The BCI

Small to medium sized businesses not prepared for a cyber attack

News   •   Dec 10, 2015 16:38 GMT

Are small to medium sized businesses (SMBs) prepared for a cyber attack? Not according to a new study by Webroot which indicated that just 37% of IT decision makers surveyed in the US, the UK and Australia believe their organizations to be completely ready to manage IT security and protect against threats. Furthermore, many believe they lack the resources needed to protect themselves against malware attacks.

Are organizations completely ready to stop cyber attacks? highlighted that within the majority of SMBs, IT teams are expected to handle all cyber security management and concerns, with IT employees at nearly a third of companies (32%) having to juggle security along with other IT responsibilities. This leaves employees stretched thin and unable to devote the necessary time to many critical cyber security tasks.

"SMBs play a pivotal role in helping drive the economies of all the countries polled, but past experiences have taught them they face an uphill battle when it comes to cyber security," said George Anderson, director of product marketing at Webroot.

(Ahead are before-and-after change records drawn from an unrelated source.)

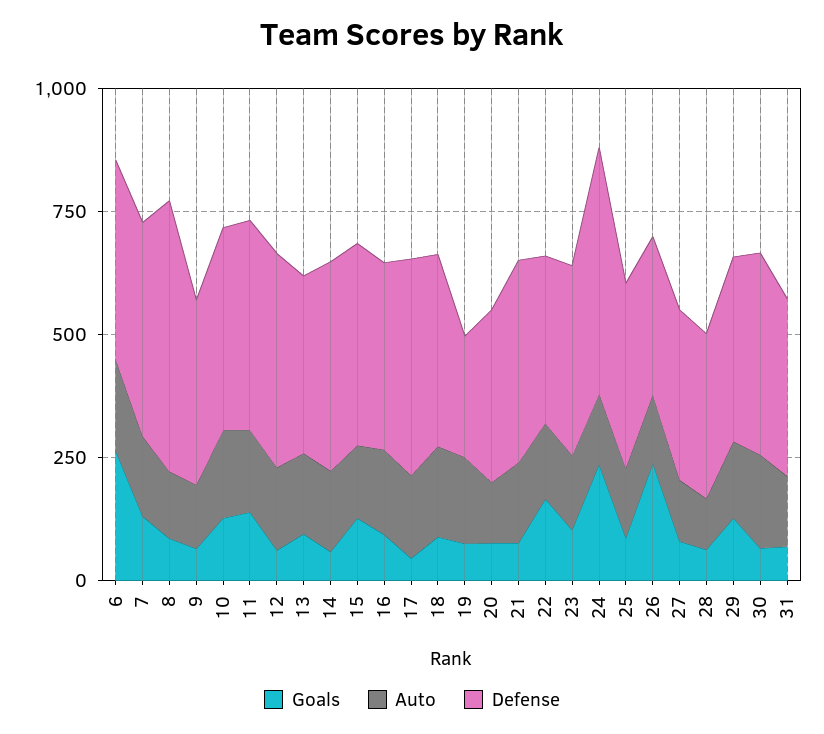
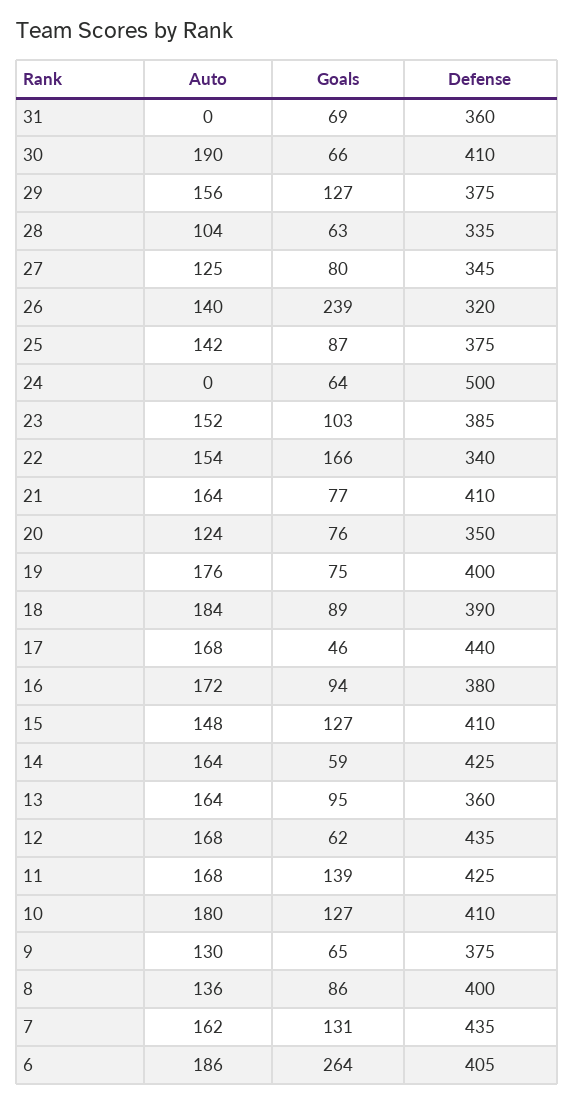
  {
    "Goals": {
      "6": 264,
      "7": 131,
      "8": 86,
      "9": 65,
      "10": 127,
      "11": 139,
      "12": 62,
      "13": 95,
      "14": 59,
      "15": 127,
      "16": 94,
      "17": 46,
      "18": 89,
      "19": 75,
      "20": 76,
      "21": 77,
      "22": 166,
      "23": 103,
-     "24": 250,
+     "24": 64,
      "25": 87,
      "26": 239,
      "27": 80,
      "28": 63,
      "29": 127,
      "30": 66,
      "31": 69
    },
    "Auto": {
      "6": 186,
      "7": 162,
      "8": 136,
      "9": 130,
      "10": 180,
      "11": 168,
      "12": 168,
      "13": 164,
      "14": 164,
      "15": 148,
      "16": 172,
      "17": 168,
      "18": 184,
      "19": 176,
      "20": 124,
      "21": 164,
      "22": 154,
      "23": 152,
-     "24": 150,
+     "24": 0,
      "25": 142,
      "26": 140,
      "27": 125,
      "28": 104,
      "29": 156,
      "30": 190,
-     "31": 150
+     "31": 0
    },
    "Defense": {
      "6": 405,
      "7": 435,
-     "8": 550,
+     "8": 400,
      "9": 375,
      "10": 410,
      "11": 425,
      "12": 435,
      "13": 360,
      "14": 425,
      "15": 410,
      "16": 380,
      "17": 440,
      "18": 390,
-     "19": 250,
+     "19": 400,
      "20": 350,
      "21": 410,
      "22": 340,
      "23": 385,
      "24": 500,
      "25": 375,
      "26": 320,
      "27": 345,
      "28": 335,
      "29": 375,
      "30": 410,
      "31": 360
    }
  }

Defending a company from cyber attacks is inherently challenging, and made even more so by budgetary constraints. The vast majority of SMBs do not have security budgets remotely comparable to those of large (and previously breached) organizations such as J.P. Morgan, Target and Anthem. In fact, according to the study, nearly 60% of respondents think their business is more prone to cyber attacks because they have too few resources for maintaining their defences.

It is important that all organizations have plans in place to deal with a potential cyber attack as the latest Horizon Scan Report published by the Business Continuity Institute revealed that they are the number one threat according to business continuity professionals, with 82% of respondents to a survey expressing concern at the prospect of one occurring.

IT decision makers can point to specific areas in which they feel underprepared. According to the survey, almost half (48%) think their company is vulnerable to insider threats, such as employees. Following that, 45% believe they are unprepared for unsecured internal and external networks, such as public wifi, and 40% for unsecured endpoints, such as computers and mobile devices.